Leaving aside the judicial rhetoric, the state law that the court has held unconstitutional is a relatively innocuous and mild state statute saying that when soliciting campaign contributions from union members or employees, a union or an employer shall “inform” them, that “making a contribution is voluntary” and that failure to contribute will not cause retribution. I do not see this as any great burden, certainly a much lesser burden than the Minnesota prohibition on fusion or multi-party ballots upheld recently in Timmons v. Twin Cities Area New Party, 520 U.S. 351, 117 S.Ct. 1364, 137 L.Ed.2d 589 (1997). There the Chief Justice said with respect to election and campaign regulations of the type before us that a “state’s asserted regulatory interest need only be sufficiently weighty to justify the limitation imposed.” Id. at 1372. It need only be rational. Surely informed consent regulation governing a union or employer’s efforts to get members or employees to make political contributions to a favored political party, candidate, or cause should not be viewed as a “severe burden” on free speech anymore than regulations controlling various kinds of fraud and undue influence or employer threats against em-ployées because of anti-union bias. The NLRB, the EEOC, the SEC, the FTC, as well as many other administrative agencies and the courts, frequently require employers, sellers, or others to issue notices that inform employees or other groups of their rights. See, e.g., NLRB v. Ozanne Const. Co., 112 F.3d 219, 226 (6th Cir.1997), in which Judge Boggs recently upheld against an over-breadth attack an NLRB requirement that an employer must give its employees notice informing them of their § 7 rights to be free of coercion. Such cases are legion. That is the same thing that is happening here. It should not be cause for constitutional alarm nor incite the federal judiciary to substitute its judgment for the enactment by a state’s duly-elected representatives of an informed consent statute protecting employees from demands for campaign contributions.
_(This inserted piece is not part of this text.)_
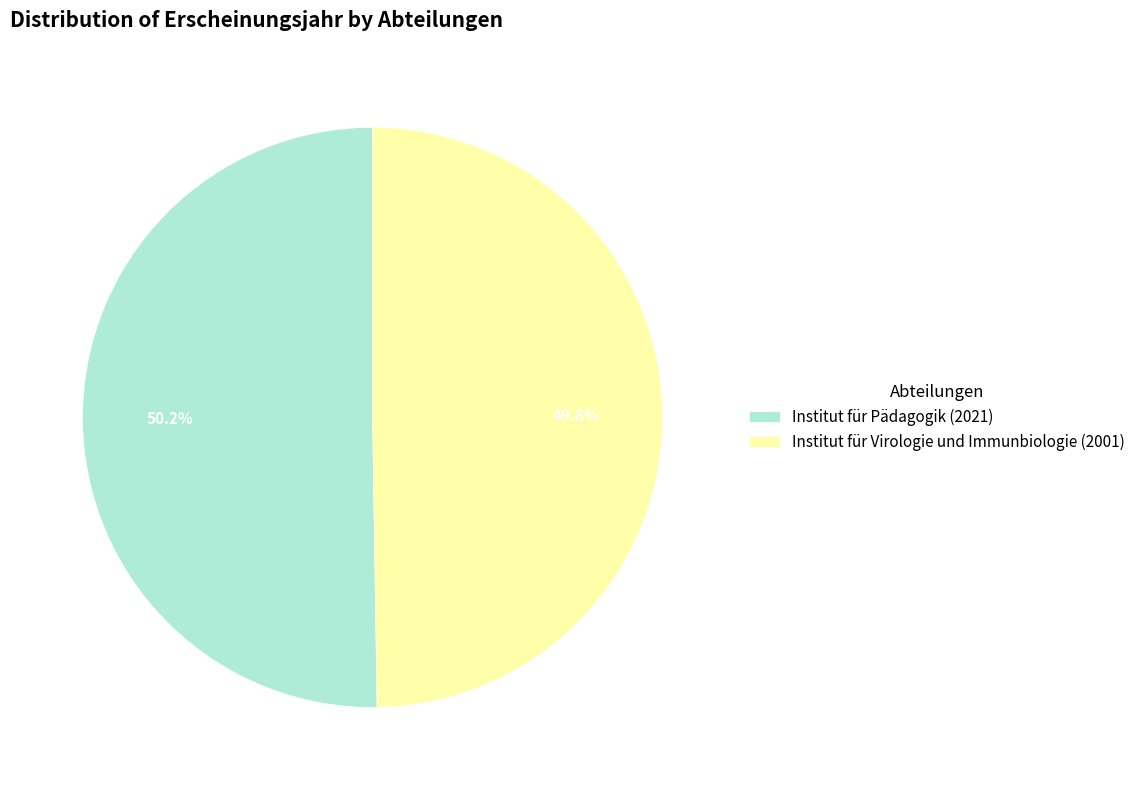

To the nearest percent, what is the average slice percentage?

50%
I regard § 3517.082(D) as equally mild and innocuous. It requires that union and employer political solicitation be in writing and “not be made more than four times during each calendar’ year.” It is a device to re*328strain unions and employers from frequently badgering their people for political contributions and to regularize and record the relationship. The writing requirement is no more than a kind of Statute of Frauds designed to ensure propriety and clarity and create a record of the transaction. It is no more onerous or unconstitutional than the similar writing requirement for contracts contained in the Statute of Frauds first passed by Parliament in 1677 during the reign of Charles II and now adopted in some form by almost every state. There is surely some force to the argument that there should be, in common prudence, some impersonal evidence available when serious matters are at stake. A writing would clarify the purpose of the transaction and tend to deter overreaching and coercion of subordinates by union leaders and company management.
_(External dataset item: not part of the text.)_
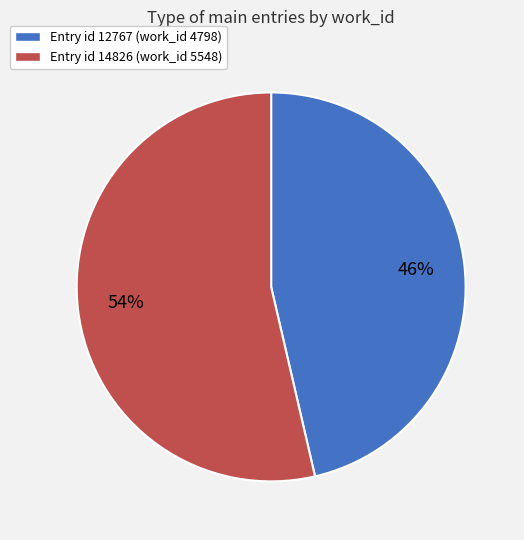

Count the number of slices in the pie.

2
Nor does the anti-checkoff provision concerning political contributions violate the Contracts Clause. The plaintiffs have not shown “substantial impairment” of the collective bargaining agreement by immediate application of the anti-checkoff provision to the agreement. There is no evidence that this is a key term in the collective bargaining agreement and of significant import to union members. The wage checkoff provision is incidental to the collective bargaining agreement as a whole. It does not go to the essence of the contract.
Furthermore, as pointed out by the state, the collective bargaining process is heavily regulated, making this minor adjustment to an agreement that is already heavily regulated insubstantial. The state has articulated'a legitimate reason for the anti-checkoff provision in the statute, which we have found constitutional, and I cannot see where the immediate elimination of the wage checkoff term from the collective bargaining agreement substantially impairs the overall agreement.